DIRECTIVES:
1 – In the code review, which token type causes a_multikey_rank to be set to token_idx?
2 – List every integer variable declared in the code review.
3 – Copy out the code review from "Violates encapsulation :-/" to "longer than b->path?".

SOURCE TEXT:
- - - - -
Violates encapsulation :-/

> +	int a_rc, b_rc;
> +	int token_idx = 0,  differ_token_idx = 0;
> +	int a_multikey_rank = 0, b_multikey_rank = 0;
> +	while ((a_rc = json_lexer_next_token(&lexer_a, &token_a)) == 0 &&
> +	       (b_rc = json_lexer_next_token(&lexer_b, &token_b)) == 0 &&
> +	       token_a.type != JSON_TOKEN_END &&
> +	       token_b.type != JSON_TOKEN_END) {

What if a->path is longer than b->path?

> +		token_idx++;
> +		if (differ_token_idx == 0) {
> +			if (json_token_cmp(&token_a, &token_b) != 0)
> +				differ_token_idx = token_idx;
> +		}
> +		if (token_a.type == JSON_TOKEN_ANY)
> +			a_multikey_rank = token_idx;
> +		if (token_b.type == JSON_TOKEN_ANY)
- - - - -
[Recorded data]
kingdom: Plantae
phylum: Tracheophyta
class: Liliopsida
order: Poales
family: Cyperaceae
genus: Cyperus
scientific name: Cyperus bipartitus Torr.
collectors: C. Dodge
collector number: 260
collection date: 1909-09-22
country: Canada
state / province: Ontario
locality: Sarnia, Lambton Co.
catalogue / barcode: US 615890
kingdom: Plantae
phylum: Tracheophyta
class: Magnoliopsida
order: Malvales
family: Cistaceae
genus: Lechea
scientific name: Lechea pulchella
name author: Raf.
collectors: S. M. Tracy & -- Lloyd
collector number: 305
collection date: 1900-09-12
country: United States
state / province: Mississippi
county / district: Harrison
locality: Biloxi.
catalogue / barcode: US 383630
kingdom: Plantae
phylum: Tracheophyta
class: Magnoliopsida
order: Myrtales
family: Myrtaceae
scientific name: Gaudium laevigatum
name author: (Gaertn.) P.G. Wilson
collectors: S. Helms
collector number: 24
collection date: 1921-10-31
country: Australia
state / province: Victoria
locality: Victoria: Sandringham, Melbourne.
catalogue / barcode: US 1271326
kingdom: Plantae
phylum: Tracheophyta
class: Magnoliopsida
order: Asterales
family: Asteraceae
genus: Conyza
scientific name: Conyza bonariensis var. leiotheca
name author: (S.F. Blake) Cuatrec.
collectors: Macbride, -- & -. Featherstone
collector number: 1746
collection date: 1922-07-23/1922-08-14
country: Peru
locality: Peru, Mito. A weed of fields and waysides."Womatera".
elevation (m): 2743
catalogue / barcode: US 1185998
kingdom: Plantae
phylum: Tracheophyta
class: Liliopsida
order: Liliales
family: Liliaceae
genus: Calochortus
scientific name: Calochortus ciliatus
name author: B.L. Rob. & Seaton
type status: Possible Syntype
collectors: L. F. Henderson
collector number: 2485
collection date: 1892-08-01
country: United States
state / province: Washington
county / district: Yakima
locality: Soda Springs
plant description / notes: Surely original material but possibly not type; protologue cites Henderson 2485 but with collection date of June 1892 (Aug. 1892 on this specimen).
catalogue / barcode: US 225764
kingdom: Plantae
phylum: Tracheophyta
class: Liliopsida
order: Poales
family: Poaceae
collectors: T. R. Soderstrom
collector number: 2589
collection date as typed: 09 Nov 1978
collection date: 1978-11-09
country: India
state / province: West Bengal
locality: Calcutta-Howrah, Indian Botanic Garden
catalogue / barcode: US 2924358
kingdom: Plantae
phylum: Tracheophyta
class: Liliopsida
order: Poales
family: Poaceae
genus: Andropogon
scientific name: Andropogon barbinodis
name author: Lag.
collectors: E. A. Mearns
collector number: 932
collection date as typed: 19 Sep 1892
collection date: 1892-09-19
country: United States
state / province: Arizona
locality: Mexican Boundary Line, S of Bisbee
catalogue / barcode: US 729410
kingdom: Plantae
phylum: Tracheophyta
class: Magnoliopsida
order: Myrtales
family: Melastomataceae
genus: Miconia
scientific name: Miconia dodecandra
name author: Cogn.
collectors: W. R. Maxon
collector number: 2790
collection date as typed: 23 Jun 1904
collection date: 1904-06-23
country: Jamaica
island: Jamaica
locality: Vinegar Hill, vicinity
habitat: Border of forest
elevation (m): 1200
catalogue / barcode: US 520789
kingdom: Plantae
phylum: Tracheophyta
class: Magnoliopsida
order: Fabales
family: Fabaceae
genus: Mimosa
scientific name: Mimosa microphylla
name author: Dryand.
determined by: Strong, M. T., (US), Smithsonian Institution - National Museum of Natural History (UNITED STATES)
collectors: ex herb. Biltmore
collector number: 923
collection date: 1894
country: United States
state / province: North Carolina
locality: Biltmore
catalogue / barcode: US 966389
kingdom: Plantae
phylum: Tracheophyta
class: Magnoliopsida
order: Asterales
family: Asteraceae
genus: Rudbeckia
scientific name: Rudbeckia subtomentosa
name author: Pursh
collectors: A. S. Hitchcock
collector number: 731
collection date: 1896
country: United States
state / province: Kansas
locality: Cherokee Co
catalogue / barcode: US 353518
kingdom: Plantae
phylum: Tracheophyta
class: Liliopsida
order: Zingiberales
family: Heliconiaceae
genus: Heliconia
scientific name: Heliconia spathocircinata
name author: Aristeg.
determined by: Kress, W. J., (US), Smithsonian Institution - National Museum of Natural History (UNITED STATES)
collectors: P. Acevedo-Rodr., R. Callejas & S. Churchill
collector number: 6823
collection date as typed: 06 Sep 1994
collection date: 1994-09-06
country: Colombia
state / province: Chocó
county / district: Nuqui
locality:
- - - - -
ANSWERS FOR THIS EXERCISE:
1 – JSON_TOKEN_ANY

2 – a_rc, b_rc, token_idx, differ_token_idx, a_multikey_rank, b_multikey_rank

3 –
Violates encapsulation :-/

> +	int a_rc, b_rc;
> +	int token_idx = 0,  differ_token_idx = 0;
> +	int a_multikey_rank = 0, b_multikey_rank = 0;
> +	while ((a_rc = json_lexer_next_token(&lexer_a, &token_a)) == 0 &&
> +	       (b_rc = json_lexer_next_token(&lexer_b, &token_b)) == 0 &&
> +	       token_a.type != JSON_TOKEN_END &&
> +	       token_b.type != JSON_TOKEN_END) {

What if a->path is longer than b->path?